## PROBLEM TO WORK ON
Reproduce the text of all the records below word for word, leaving out the pictures.

## DATA FOR THIS TASK
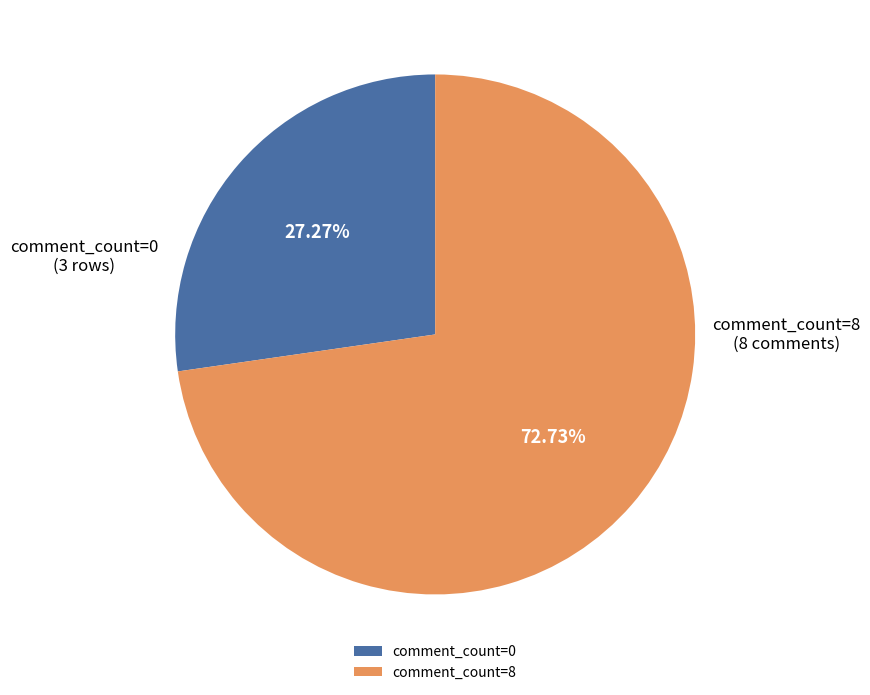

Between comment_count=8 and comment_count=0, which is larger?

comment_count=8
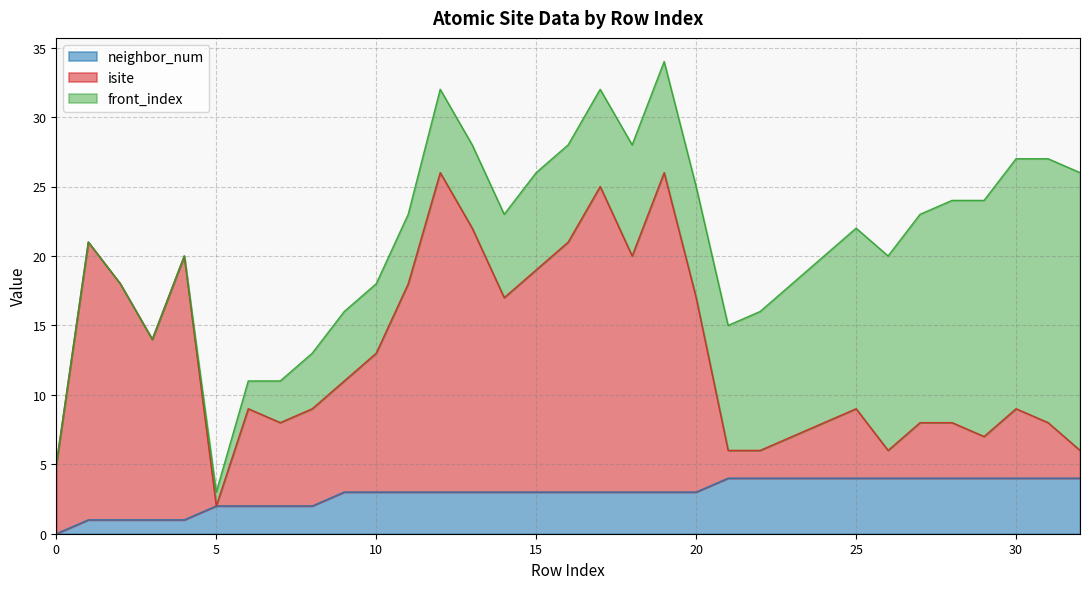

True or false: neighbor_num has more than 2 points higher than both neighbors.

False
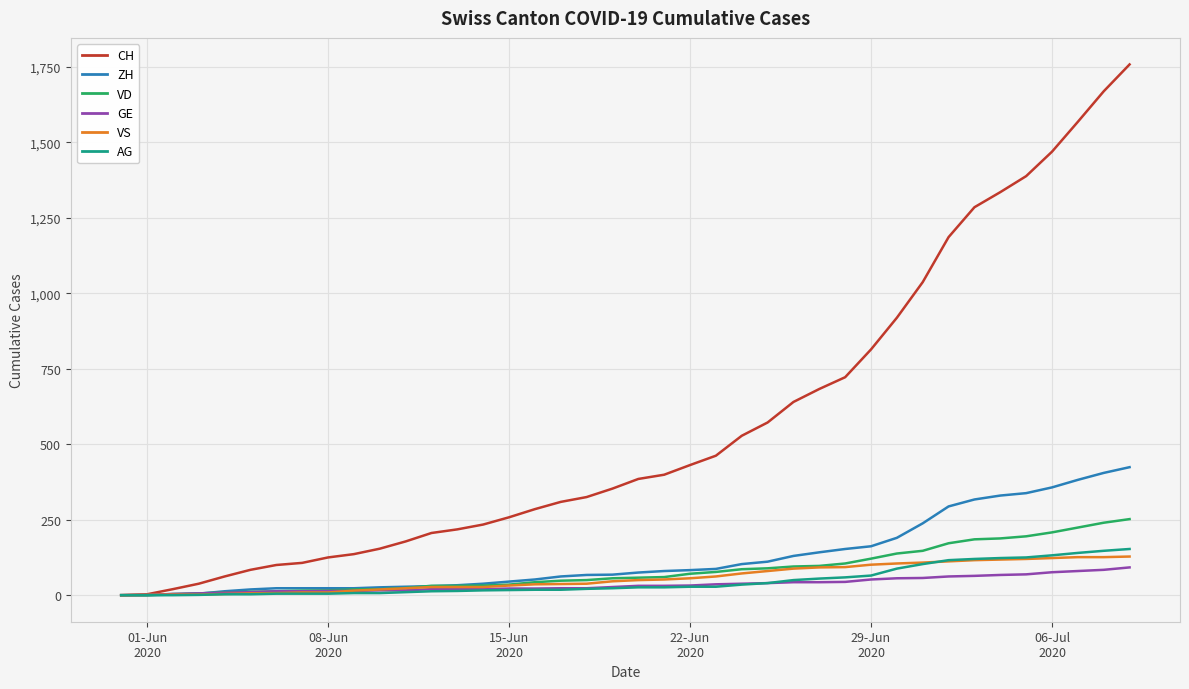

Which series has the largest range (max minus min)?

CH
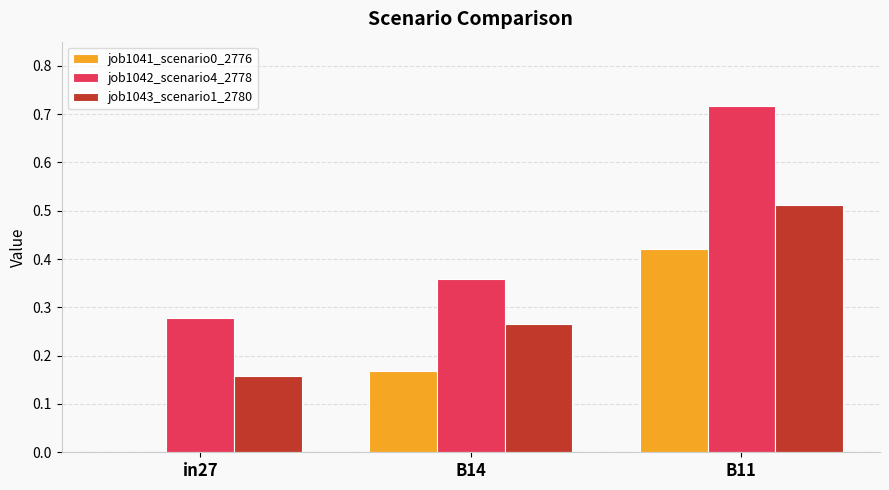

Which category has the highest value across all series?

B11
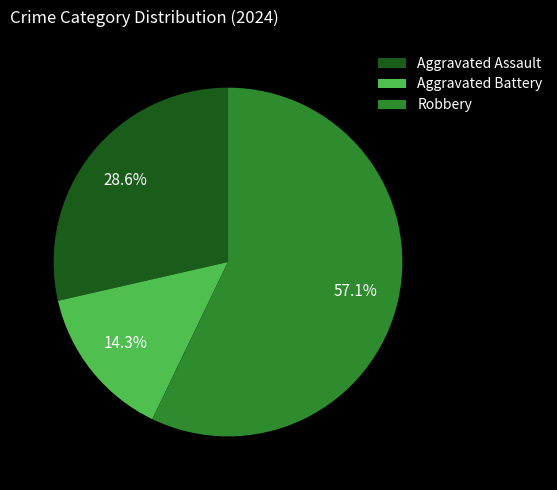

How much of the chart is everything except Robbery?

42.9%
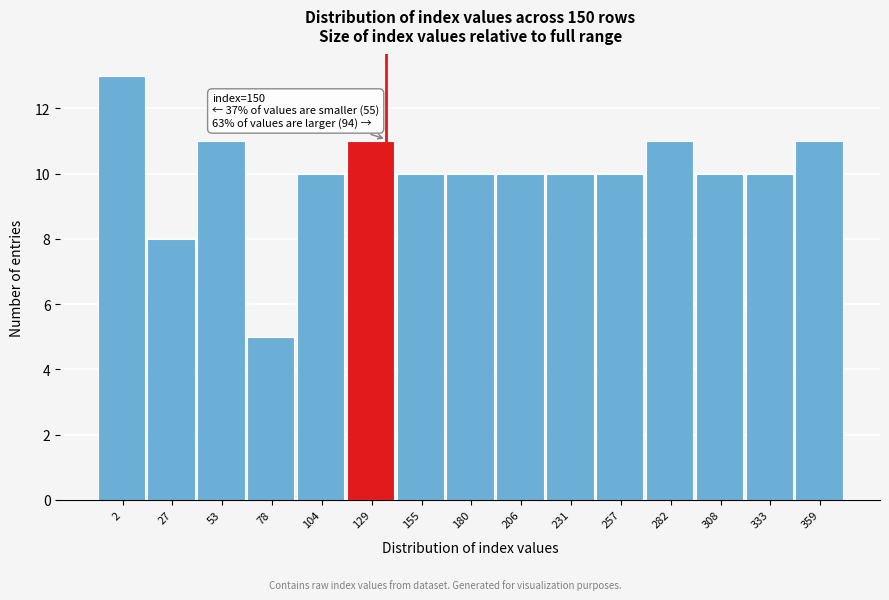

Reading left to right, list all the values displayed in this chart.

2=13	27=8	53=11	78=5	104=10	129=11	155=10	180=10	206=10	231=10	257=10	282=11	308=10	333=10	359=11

## RESPONSE AREA
Between comment_count=8 and comment_count=0, which is larger?

comment_count=8

True or false: neighbor_num has more than 2 points higher than both neighbors.

False

Which series has the largest range (max minus min)?

CH

Which category has the highest value across all series?

B11

How much of the chart is everything except Robbery?

42.9%

Reading left to right, list all the values displayed in this chart.

2=13	27=8	53=11	78=5	104=10	129=11	155=10	180=10	206=10	231=10	257=10	282=11	308=10	333=10	359=11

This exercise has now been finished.